高齢者虐待とは,在宅や介護施設内において,利用者の人権を無視して身体的にも心理的にも行動を制限して,利用者の自由を奪う行為のことである
家庭内虐待において,被虐待者(被害者)は男性より女性(76%)のほうが多く,年齢としては70~80歳代が多い。また,認知症のある高齢者が被虐待者となっている例が多かった
家庭における虐待内容としては,心理的虐待,介護・世話の放棄・放任,身体的虐待が多かった
高齢者虐待対策には加害者への対応,支援が重要である
セルフ・ネグレクト,共依存の概念の理解が必要である
高齢者虐待とは,在宅や施設内において,利用者の人権を無視して身体的にも心理的にも行動を制限して,利用者の自由を奪う行為のことである。予防や防止のためには高齢者虐待の現状やその背景を十分に理解する必要がある。
高齢者虐待の要因を大まかにまとめると,被虐待者(被害者)側の要因,加害者側の要因,そして,勤務条件などによる介護負担が課題となっている。家庭内虐待において,被虐待者は男性より女性(76%)のほうが多く,年齢は70~80歳代が多い。また,要介護状態にある高齢者や虚弱高齢者に多く,認知症のある高齢者に多かった。被虐待者本人は,虐待の行為を虐待とは認識しておらず,また虐待を知られたくないと考えている。いわゆる共依存である。
家庭における虐待内容としては,心理的虐待,介護・世話の放棄・放任,身体的虐待が多かった。被虐待者の半分以上(57.8%)が認知症(自立度Ⅱ以上)であった。
厚生労働省は2017年3月21日に,高齢者虐待の防止,高齢者の養護者に対する支援等に関する法律(平成17年法律第124号。以下,法)に基づく対応状況について2015年度の調査結果を公表した。本調査では養護者による虐待については,相談・通報件数2万6688件,虐待判断事例数1万5976件,養介護施設従事者等による虐待については,相談・通報件数1640件,虐待判断事例数408件となっていた(図1・2)。
図1では,家庭における養護者による相談・通報件数と確認後の虐待判断事例数を示した。
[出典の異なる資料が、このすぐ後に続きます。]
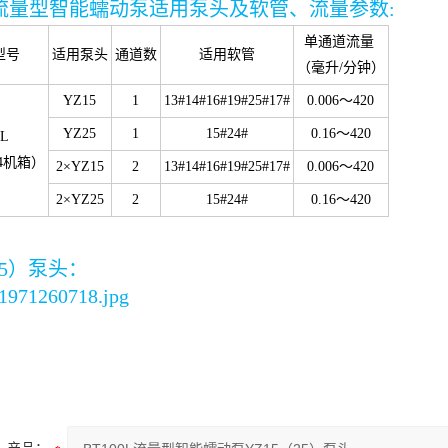
0L流量型智能蠕动泵适用泵头及软管、流量参数:
单通道流量
型号
适用泵头
通道数
适用软管
（毫升/分钟）
YZ15
1
13#14#16#
19#
25#17#
0.006～420
YZ25
1
15#24#
0.16～420
0L
4机箱）
2×
YZ15
2
13#14#16#
19#
25#17#
0.006～420
2×YZ25
2
15#24#
0.16～420
25）泵头
：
2012年に相談・通報件数はいったん減少傾向を示したが,また2015年にかけて増加している。
図2には,施設内虐待の事例数を示した。施設では人手不足や無資格者の増加,不十分な研修により施設内虐待が増加している。施設の多様化も原因であるが,知識や経験もない,対応力の不足した職員の増加が原因と考えられる。相談・通報件数は2006年と比較して,2015年では6倍に増加している。